In questo significativo anniversario, elevo anche il mio ricordo al mio predecessore e primo Prelato dell’Opus Dei, Mons. Álvaro del Portillo, e lo supplico di continuare dal Cielo ad aiutarci a seguire quella strada di piena fedeltà allo spirito del nostro Fondatore che egli seppe percorrere così bene. Alla Santa Madre di Dio affido questi nostri propositi. Il nostro amatissimo Padre, il Beato Josemaría, li consegnerà nelle sue mani materne affinché Ella li presenti per noi alla Trinità. All’intercessione del Beato Josemaría e alle vostre preghiere desidero infine affidare i cinquantaquattro fedeli della Prelatura che riceveranno il prossimo 7 luglio l’ordine del diaconato, per disporsi in seguito a servire come sacerdoti la Chiesa e la Prelatura.
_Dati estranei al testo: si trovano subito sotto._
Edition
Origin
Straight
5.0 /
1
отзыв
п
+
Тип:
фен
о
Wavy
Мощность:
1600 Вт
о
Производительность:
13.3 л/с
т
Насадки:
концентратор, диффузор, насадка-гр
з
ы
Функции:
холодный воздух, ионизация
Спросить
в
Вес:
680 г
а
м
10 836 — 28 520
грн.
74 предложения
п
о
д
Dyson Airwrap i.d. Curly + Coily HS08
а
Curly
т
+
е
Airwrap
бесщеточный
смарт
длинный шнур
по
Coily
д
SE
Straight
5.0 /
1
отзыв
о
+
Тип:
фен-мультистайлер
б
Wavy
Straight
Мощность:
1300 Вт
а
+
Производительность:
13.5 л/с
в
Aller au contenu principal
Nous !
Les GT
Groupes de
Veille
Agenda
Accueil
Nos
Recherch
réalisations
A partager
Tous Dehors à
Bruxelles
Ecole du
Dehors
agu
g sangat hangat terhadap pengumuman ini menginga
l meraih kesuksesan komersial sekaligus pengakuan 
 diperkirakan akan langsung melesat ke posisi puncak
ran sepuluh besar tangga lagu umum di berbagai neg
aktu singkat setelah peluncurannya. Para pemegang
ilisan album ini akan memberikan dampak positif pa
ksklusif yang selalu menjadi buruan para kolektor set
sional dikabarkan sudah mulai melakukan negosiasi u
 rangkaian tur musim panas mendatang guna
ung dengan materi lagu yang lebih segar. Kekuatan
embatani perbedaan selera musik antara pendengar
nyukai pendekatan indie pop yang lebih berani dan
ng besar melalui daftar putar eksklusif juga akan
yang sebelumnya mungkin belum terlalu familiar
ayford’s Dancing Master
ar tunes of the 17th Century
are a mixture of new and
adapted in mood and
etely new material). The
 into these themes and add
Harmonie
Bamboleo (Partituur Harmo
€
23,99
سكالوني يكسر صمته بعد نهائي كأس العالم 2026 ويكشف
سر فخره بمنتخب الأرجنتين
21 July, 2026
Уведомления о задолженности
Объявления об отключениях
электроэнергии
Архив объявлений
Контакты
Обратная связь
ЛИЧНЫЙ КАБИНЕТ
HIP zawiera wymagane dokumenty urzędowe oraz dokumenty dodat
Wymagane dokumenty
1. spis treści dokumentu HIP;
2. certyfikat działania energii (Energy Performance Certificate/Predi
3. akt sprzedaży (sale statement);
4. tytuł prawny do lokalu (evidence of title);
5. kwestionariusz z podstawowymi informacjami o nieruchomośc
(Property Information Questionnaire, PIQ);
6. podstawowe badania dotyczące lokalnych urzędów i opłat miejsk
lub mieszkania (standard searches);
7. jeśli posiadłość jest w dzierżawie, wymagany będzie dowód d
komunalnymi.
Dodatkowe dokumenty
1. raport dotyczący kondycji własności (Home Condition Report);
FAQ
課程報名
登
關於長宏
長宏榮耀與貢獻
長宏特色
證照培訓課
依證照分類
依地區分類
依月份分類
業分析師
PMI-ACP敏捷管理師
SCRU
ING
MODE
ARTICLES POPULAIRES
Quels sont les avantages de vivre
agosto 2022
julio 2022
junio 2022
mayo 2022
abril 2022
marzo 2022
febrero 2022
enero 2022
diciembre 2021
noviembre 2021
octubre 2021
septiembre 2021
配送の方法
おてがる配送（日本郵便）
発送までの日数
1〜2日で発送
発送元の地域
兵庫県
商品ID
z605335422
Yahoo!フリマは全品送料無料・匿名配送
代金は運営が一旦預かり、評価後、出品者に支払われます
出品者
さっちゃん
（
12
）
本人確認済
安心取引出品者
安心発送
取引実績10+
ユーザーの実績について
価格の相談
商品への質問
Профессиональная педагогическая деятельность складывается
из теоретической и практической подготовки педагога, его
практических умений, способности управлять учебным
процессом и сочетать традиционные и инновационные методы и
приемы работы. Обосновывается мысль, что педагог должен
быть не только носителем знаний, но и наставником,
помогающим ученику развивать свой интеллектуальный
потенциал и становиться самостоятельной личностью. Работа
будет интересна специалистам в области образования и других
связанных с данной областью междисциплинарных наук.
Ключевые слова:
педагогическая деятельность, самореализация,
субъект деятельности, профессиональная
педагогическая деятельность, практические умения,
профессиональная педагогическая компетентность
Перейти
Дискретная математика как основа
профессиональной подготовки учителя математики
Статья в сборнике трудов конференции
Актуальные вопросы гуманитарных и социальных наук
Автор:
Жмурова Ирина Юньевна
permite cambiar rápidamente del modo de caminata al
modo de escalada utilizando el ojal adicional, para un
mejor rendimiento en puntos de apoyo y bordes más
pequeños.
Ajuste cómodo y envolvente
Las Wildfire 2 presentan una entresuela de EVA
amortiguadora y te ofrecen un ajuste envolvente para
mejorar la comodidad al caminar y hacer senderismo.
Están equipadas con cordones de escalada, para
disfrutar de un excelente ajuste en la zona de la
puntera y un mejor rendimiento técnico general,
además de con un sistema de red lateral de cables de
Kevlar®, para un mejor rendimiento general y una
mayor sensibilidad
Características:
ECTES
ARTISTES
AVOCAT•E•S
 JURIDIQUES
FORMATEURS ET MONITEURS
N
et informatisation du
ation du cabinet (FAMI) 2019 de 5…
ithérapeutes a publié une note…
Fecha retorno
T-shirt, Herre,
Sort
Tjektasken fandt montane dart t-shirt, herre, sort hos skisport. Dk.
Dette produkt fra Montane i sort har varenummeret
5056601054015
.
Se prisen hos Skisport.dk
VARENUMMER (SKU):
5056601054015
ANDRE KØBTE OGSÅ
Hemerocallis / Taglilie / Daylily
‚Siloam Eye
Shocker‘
Chiediamo quindi che possa compiersi nella vita di ciascuno di noi, sulla strada che conduce fino all’Amore che non conosce tramonto, quel programma che il nostro santo Fondatore amava riepilogare così: «Omnes cum Petro ad Iesum per Mariam!» Lo chiedo a Dio per ognuno di voi e chiedo a voi di implorarlo a Dio per me. Così sia!

[1] Omelia «Amare il mondo appassionatamente», in La Chiesa nostra Madre, Ares, Milano 1993, n. 61.

[2] Rm 8, 27.

[3] Rm 8, 29.

[4] Cfr. A. de Fuenmayor, V. Gómez-Iglesias, J.L. Illanes, L’itinerario giuridico dell’Opus Dei, Giuffrè, Milano 1991, p. 41.

[5] Cfr. Mt 10, 27.

[6] Giovanni Paolo II, Cost. ap. Ut sit, 28-XI-1982, in AAS 75 (1983) 423-425.

[7] Giovanni Paolo II, Lettera alle famiglie, 2-II-1994, n. 5.

[8] Concilio Vaticano II, Cost. past. Gaudium et spes, n. 41.

[9] Giovanni Paolo II, Lett. enc. Evangelium vitæ, 25-III-1995, n. 101.

[10] Cammino, n. 755.

[11] Col 3, 12-14.

Romana, n. 20, Gennaio-Giugno 1995, p. 150-154.